Oui, Pierre MAUROY avait de l’élégance, de la subtilité. Ses mains, longues, interminables, blanches qui, telles deux oiseaux, accompagnaient ses discours, étaient par elles-mêmes aussi le reflet de sa personnalité. Sa force et sa finesse : c’est cet alliage qui lui donnait la « sérénité du couvreur sur le toit » pour reprendre une belle formule de Léon BLUM pour qualifier les bâtisseurs.

Pierre MAUROY aimait les gens et les gens l’aimaient. Il avait cette qualité rare de prendre du temps, y compris avec les humbles. Il savait raconter les histoires, émouvoir par les mots, donner ses impressions. Il avait le sens de la camaraderie comme d’autres ont le sens de la chevalerie. Il n’était pas familier, mais il était chaleureux.

Mesdames, Messieurs,

Madame,

Rendre hommage à Pierre MAUROY, c’est faire l’éloge du courage en politique, de la constance et de la fidélité. Fidélité à ses origines, fidélité aux ouvriers, fidélité à son parti, fidélité à ses amis, à ses idées, à sa ville, à son pays, fidélité à l’Europe. Oui, fidélité à ce qui fait le sens d’une vie, l’accomplissement d’un destin, la contribution à l’Histoire.

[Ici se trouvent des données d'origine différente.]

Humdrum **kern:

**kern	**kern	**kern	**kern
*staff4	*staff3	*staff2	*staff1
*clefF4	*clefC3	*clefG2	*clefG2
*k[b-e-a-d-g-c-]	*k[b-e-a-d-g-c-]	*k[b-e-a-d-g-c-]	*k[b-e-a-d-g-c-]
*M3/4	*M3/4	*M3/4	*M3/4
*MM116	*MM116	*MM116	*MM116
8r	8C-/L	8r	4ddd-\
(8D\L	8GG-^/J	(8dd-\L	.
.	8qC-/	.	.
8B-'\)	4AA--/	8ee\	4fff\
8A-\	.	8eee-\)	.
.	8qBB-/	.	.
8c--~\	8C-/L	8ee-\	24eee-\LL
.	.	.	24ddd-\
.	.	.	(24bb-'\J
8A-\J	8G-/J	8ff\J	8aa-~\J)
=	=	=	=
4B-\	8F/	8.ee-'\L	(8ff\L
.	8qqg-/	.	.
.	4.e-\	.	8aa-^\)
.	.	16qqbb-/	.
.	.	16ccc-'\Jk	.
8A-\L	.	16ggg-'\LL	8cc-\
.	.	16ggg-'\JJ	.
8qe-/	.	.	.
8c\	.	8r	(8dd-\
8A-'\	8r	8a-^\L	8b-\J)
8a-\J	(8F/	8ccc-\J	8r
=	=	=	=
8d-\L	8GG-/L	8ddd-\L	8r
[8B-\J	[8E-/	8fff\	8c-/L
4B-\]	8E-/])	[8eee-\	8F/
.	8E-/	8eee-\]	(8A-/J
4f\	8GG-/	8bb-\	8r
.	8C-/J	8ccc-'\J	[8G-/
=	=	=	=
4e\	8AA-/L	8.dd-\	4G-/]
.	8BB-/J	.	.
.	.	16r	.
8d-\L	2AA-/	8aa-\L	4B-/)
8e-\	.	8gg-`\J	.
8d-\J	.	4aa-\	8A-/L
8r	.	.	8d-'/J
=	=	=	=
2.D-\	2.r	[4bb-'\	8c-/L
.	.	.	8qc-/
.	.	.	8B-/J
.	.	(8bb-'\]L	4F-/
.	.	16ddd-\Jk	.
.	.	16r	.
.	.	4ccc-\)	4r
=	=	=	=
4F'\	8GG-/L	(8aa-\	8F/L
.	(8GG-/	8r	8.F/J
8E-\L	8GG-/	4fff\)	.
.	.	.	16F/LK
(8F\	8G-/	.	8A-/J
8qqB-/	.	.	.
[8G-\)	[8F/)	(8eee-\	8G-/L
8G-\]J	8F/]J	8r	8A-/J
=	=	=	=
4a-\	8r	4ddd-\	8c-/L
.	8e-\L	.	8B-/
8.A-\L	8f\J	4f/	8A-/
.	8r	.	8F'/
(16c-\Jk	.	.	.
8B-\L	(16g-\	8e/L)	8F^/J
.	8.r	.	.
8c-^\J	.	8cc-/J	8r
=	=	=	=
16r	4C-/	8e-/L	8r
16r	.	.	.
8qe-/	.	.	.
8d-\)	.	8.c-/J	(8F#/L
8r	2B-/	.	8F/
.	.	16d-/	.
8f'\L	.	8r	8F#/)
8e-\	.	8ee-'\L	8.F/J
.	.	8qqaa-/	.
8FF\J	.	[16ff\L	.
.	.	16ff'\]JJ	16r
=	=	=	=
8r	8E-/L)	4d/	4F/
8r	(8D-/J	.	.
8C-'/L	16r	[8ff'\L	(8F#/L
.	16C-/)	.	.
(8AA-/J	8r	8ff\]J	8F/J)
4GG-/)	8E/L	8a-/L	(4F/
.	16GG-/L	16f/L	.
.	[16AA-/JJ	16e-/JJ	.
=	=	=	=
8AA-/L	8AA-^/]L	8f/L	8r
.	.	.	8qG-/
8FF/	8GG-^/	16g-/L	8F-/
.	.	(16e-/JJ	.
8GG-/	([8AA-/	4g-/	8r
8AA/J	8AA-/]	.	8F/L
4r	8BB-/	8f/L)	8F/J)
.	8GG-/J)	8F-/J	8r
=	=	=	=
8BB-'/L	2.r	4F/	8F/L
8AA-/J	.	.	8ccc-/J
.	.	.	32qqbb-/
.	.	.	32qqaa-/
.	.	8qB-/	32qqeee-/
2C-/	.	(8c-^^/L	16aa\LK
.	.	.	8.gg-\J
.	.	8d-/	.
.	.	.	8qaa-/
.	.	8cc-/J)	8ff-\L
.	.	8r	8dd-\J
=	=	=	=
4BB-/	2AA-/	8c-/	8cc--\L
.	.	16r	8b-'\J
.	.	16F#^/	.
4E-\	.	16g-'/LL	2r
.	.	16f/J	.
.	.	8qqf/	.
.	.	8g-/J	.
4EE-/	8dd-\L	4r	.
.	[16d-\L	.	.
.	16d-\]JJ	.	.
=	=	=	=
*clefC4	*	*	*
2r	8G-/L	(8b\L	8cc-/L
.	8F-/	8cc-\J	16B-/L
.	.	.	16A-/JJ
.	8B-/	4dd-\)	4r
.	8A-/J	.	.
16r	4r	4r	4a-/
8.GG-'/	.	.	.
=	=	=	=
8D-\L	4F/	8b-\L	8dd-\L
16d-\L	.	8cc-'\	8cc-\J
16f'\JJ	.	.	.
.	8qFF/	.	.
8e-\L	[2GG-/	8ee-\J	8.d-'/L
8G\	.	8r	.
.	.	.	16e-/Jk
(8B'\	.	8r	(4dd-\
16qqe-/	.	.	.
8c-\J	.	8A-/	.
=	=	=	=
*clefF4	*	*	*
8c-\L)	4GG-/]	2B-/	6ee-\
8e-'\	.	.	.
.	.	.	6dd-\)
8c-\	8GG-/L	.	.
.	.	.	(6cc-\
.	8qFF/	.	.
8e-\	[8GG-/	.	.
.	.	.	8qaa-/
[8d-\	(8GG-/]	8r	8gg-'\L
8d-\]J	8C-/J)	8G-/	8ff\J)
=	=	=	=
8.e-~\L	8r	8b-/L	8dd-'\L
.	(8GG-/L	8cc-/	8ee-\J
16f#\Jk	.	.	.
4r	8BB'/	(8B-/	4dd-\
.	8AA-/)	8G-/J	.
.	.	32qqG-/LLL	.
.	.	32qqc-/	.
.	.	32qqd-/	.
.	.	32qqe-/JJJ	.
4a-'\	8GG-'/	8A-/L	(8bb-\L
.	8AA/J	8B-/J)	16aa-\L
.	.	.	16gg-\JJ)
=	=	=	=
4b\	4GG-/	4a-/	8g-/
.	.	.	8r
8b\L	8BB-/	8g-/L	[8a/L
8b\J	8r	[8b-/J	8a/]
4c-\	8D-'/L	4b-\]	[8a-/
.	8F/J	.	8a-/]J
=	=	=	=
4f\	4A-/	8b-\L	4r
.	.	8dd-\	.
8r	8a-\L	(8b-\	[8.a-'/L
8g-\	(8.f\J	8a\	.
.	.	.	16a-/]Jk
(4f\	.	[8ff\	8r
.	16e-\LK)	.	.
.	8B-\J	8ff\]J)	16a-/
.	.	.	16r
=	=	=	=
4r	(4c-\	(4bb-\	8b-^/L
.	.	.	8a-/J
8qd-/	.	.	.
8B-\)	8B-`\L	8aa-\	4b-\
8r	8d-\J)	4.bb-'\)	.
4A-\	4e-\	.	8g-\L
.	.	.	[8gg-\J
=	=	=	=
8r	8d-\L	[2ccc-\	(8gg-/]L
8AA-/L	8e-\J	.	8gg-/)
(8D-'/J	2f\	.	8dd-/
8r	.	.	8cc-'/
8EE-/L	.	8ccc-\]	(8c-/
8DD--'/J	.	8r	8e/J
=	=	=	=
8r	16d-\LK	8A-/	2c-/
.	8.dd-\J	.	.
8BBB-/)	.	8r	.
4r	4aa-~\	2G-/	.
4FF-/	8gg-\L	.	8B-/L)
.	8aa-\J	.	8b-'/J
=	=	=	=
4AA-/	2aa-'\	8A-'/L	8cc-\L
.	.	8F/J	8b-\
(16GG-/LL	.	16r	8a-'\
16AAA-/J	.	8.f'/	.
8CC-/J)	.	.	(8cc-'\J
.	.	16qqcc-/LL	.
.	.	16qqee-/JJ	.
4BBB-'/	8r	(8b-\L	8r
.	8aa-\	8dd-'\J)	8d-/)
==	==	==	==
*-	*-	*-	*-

En ce moment où tout s’achève, je repense à l’ultime ligne du dernier livre que Pierre MAUROY publia. Il écrivait : « Les hommes passent avec le reste. Mais les justes causes, elles, ne meurent jamais ».

Mesdames, Messieurs,

C’est en servant ces causes, c’est en les servant bien que nous serons, à notre tour, fidèles à Pierre MAUROY, à la République et à la France.